Extracted records:
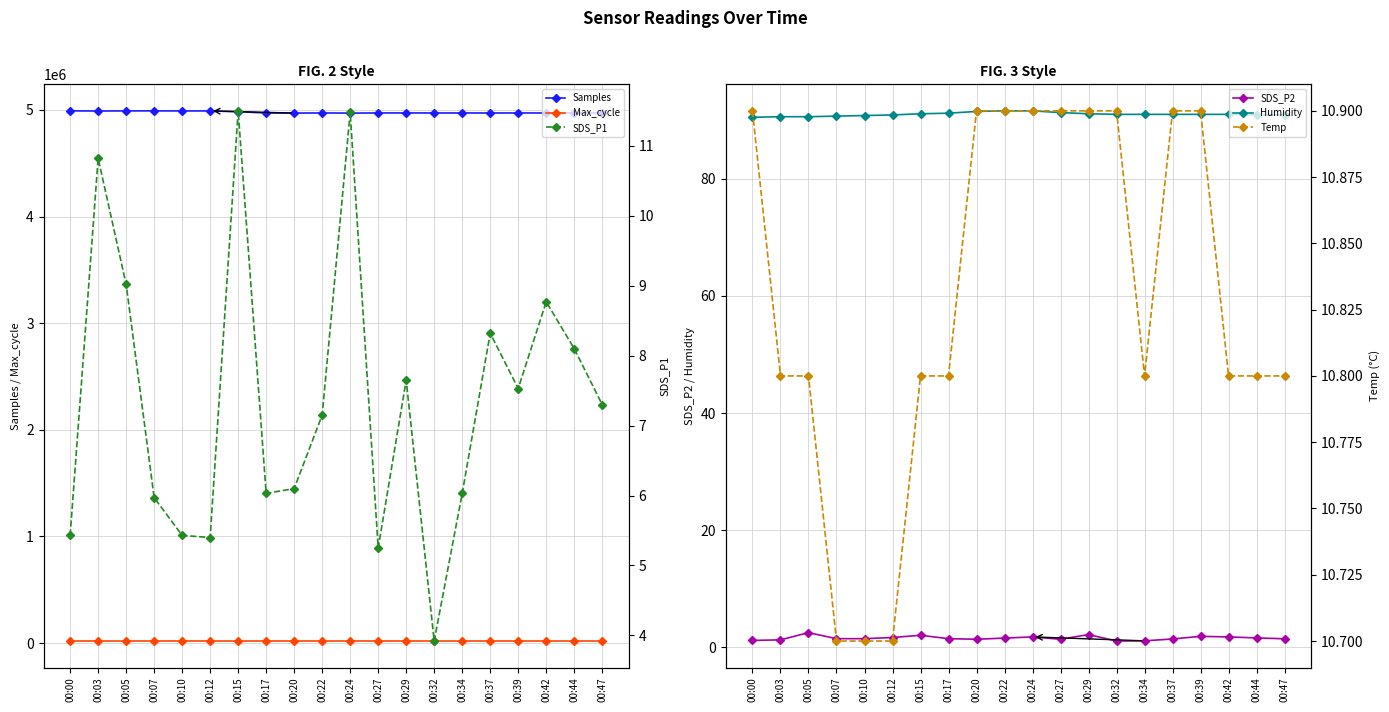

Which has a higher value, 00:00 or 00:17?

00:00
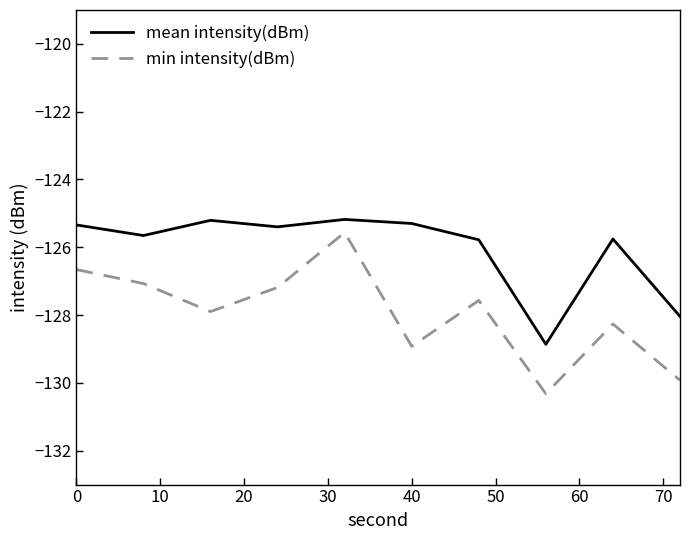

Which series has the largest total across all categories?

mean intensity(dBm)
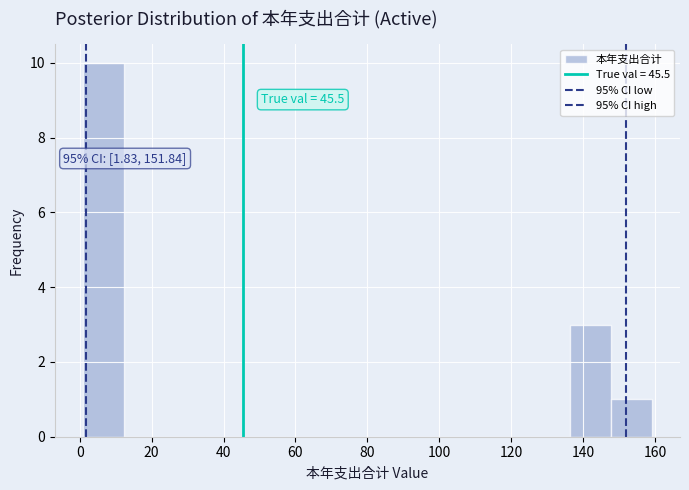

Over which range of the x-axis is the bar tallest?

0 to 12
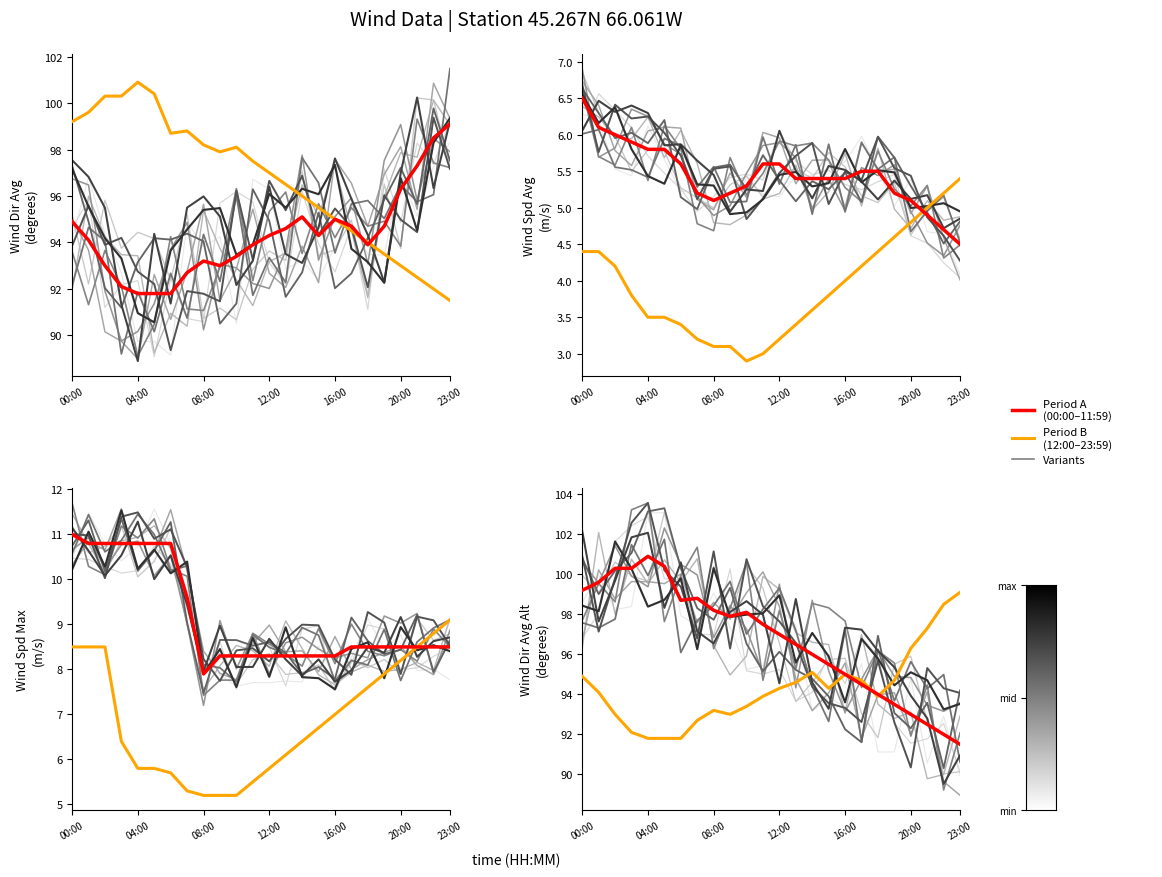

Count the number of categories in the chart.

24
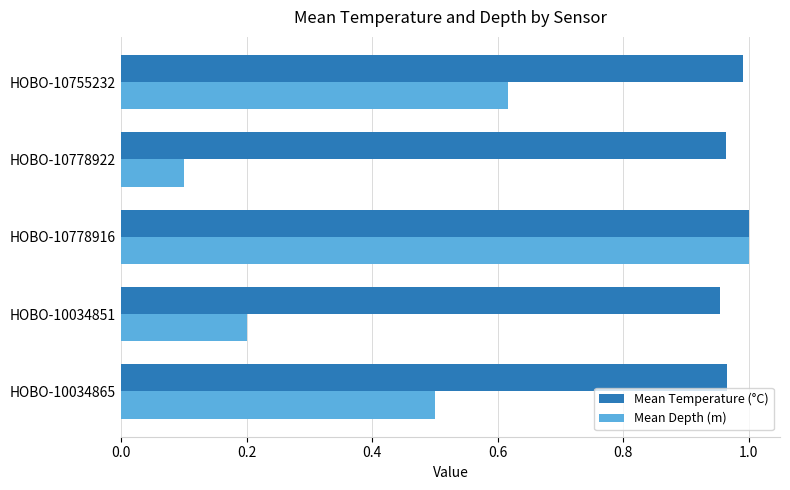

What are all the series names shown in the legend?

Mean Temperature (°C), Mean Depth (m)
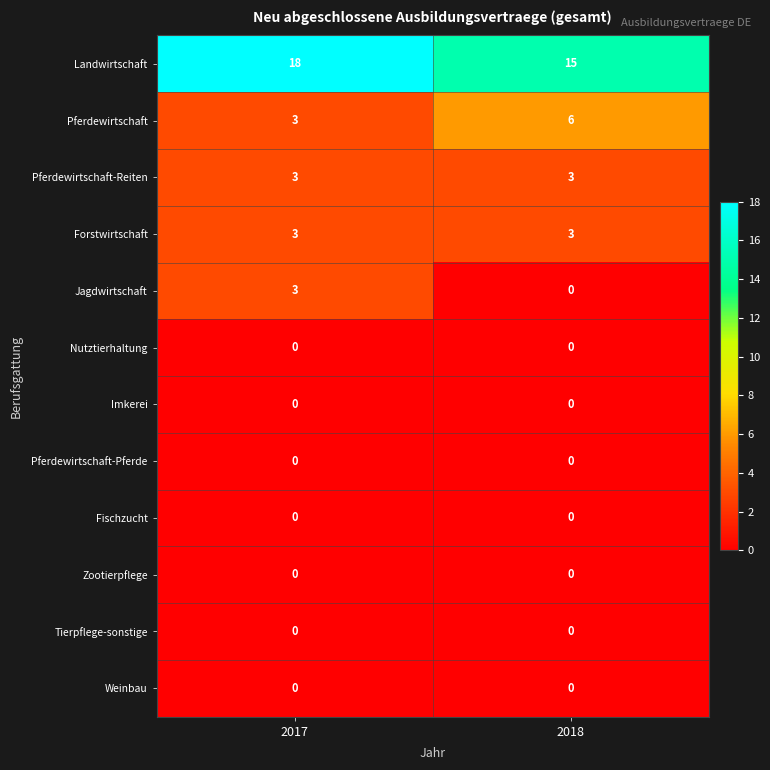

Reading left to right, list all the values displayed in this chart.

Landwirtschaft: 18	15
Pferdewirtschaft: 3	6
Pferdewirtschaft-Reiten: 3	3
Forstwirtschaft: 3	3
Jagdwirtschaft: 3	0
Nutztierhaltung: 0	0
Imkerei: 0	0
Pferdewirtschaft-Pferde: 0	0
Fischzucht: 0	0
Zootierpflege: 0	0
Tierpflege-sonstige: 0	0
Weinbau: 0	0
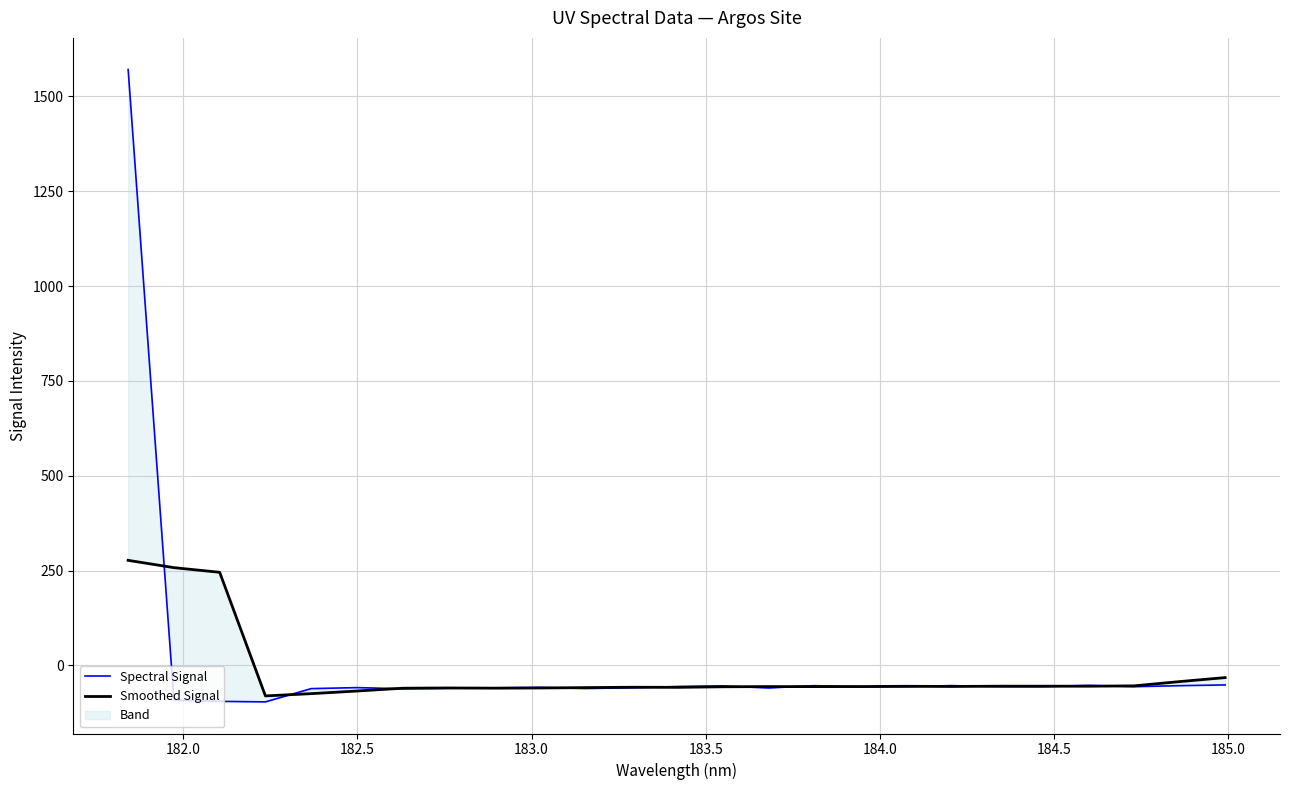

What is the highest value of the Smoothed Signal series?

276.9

**Instruction**
Pull out each line of the data above that contains the string "What", with case counting.

**Answer space**
What are all the series names shown in the legend?
What is the highest value of the Smoothed Signal series?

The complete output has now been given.